谷川俊太郎の評価

 先日『自選 谷川俊太郎詩集』を紹介した。少々辛口の評価をしたが、丸谷才一も結構厳しいことを書いている。丸谷才一『快楽としての読書 日本篇』(ちくま文庫)より、谷川俊太郎『日々の地図』(集英社)に対する書評。

まっすぐ歩くと
すぐ青空につきあたってしまう
あの角を曲ろう そして
ダウン・タウンへまぎれこむんだ
(中略)
一億年前にはここにも
象がいたかもしれないのだし
一億年後にはまた
象がもどってきてるかもしれない
そんなことを考えると
なんだか美しすぎるような気がする
(後略)

「新宿哀歌」といふ詩の書き出しだが、こんなところを読むと、谷川俊太郎は戦後日本の北原白秋なのだと改めて気がつく。

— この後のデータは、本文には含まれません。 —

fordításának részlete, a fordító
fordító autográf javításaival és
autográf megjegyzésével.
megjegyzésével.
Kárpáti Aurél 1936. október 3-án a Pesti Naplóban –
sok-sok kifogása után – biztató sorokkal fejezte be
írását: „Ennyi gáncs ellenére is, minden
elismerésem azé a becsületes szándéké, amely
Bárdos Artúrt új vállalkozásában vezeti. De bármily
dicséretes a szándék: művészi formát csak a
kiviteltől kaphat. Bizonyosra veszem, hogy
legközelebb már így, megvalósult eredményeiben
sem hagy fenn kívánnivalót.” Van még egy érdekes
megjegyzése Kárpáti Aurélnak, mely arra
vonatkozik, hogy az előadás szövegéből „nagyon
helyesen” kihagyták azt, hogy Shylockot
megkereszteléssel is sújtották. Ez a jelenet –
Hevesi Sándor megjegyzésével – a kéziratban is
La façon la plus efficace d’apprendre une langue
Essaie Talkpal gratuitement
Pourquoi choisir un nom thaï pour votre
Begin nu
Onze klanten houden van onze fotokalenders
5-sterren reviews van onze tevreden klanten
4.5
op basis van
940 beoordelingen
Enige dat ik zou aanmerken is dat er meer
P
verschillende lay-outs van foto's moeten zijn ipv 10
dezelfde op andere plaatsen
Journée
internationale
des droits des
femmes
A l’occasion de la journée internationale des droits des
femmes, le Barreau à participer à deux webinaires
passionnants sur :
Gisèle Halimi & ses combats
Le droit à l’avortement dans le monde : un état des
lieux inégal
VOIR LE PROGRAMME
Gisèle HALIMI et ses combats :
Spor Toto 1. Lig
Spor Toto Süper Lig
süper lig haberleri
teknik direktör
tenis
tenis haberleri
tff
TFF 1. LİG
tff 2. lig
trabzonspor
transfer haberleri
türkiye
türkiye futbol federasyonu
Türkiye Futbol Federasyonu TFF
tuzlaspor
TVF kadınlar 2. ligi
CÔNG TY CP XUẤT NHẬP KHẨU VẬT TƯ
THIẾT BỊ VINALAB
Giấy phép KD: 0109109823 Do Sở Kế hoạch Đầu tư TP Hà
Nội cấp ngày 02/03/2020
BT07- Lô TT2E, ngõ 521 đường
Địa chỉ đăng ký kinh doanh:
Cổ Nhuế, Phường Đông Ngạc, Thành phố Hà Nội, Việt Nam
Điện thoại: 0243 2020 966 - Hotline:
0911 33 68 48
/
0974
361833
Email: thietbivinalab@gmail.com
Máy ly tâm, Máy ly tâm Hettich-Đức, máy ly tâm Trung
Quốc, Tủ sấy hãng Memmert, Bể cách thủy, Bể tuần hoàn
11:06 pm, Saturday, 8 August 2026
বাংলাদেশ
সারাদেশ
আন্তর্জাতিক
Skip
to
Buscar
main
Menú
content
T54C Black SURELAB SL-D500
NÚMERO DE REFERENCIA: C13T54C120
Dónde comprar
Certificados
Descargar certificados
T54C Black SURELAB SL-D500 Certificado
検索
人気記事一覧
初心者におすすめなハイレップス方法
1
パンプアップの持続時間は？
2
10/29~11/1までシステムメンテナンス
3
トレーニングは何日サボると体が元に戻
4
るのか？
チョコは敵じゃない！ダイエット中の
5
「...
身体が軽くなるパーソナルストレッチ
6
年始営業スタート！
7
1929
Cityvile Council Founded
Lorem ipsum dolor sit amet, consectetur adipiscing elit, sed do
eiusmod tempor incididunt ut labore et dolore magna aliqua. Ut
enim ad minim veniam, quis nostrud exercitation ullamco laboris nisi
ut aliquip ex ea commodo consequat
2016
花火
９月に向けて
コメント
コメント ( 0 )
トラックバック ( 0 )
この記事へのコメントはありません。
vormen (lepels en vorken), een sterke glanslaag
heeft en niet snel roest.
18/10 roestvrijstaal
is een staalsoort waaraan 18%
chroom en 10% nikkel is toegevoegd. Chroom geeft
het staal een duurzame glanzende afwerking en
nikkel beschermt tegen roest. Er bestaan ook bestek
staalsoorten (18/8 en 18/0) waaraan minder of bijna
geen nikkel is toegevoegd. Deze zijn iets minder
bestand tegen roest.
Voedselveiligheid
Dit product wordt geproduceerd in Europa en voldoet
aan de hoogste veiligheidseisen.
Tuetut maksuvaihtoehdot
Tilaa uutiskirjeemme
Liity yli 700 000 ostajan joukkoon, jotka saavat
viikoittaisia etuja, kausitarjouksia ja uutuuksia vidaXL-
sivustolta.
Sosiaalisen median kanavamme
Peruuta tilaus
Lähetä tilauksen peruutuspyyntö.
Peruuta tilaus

白秋の『東京景物詩』のせいではなく、あふれるほどの才能があつて、仕事ぶりがきれいで、口あたりのいい感じが、じつによく似ているのだ。ここには、明確でしかも快い言葉の流れがある。詩の原型である甘美なものをこともなげに差出す男がゐる。さらには、これでもうちよつと世界に奥行があつたらどんなにすばらしいだらうと思はせるところも、白秋そつくりだと言つて置かうか。
 しかし、白秋では民謡がいちばんいいと三好達治は語つたさうだが、谷川は民謡を書いてゐない。地方出身者で造酒屋の息子である白秋が身につけてゐたやうな、生活者としての共同体感覚は、東京の哲学者の息子にはないのだろう。彼はその意味で、戦後詩人であるよりもむしろ都市化の時代の詩人なのである。彼には田村隆一が持つてゐるやうな形での(東京下町の風俗としての)伝統的な生活様式はない。大岡信が持つてゐるやうな、紀貫之藤原定家の言葉と通ひあふものもない。彼は山の手と北軽井沢に生きながら、現代日本人を代表して、一種抽象的な喪失を歌ふ。

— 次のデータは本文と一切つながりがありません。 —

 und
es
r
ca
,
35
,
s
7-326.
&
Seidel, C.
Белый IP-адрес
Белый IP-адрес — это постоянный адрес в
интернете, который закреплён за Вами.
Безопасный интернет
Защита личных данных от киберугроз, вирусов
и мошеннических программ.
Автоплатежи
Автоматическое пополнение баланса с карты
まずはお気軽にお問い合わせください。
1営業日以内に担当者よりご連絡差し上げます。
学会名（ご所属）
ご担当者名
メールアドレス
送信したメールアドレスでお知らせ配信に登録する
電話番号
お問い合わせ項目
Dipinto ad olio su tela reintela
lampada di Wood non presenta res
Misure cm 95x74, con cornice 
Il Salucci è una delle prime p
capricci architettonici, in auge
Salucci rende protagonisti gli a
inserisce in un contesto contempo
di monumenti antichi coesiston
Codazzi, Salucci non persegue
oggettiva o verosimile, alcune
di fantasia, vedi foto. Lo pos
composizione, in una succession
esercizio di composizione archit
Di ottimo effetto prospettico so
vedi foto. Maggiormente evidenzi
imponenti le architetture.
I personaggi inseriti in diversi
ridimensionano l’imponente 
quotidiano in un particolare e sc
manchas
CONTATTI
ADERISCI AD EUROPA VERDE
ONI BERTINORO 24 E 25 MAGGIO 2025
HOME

 さらに「八・一五」という詩の第2連、これは天皇終戦を表明したラジオ放送をテーマとしているのだが、

おれは声を憶えていると
べつの男が言った
心というものの感じられない奇妙な声
でもあれが日本語というものだったのか
おれも時にはあんな喋り方をする
(中略)

 第2連の最後の、「おれも時にはあんな喋り方をする」といふ行によく出てゐるのが、照れたりはにかんだりの藝である。このクセ球はじつに楽しい。それはまるで、ジェイムズ・ディーンのやうなかはいい媚態だ。しかし、詩人はいつまでディーンのやうな顔つきでゐられるものだらうか。

 谷川があまりおもしろくないのは、思想性が希薄なせいだろう。その点で白秋と同列に評価されるのだ。しかし、丸谷による谷川の理解は優れていると思う。大岡信に対する評価は少し過大だと思うが。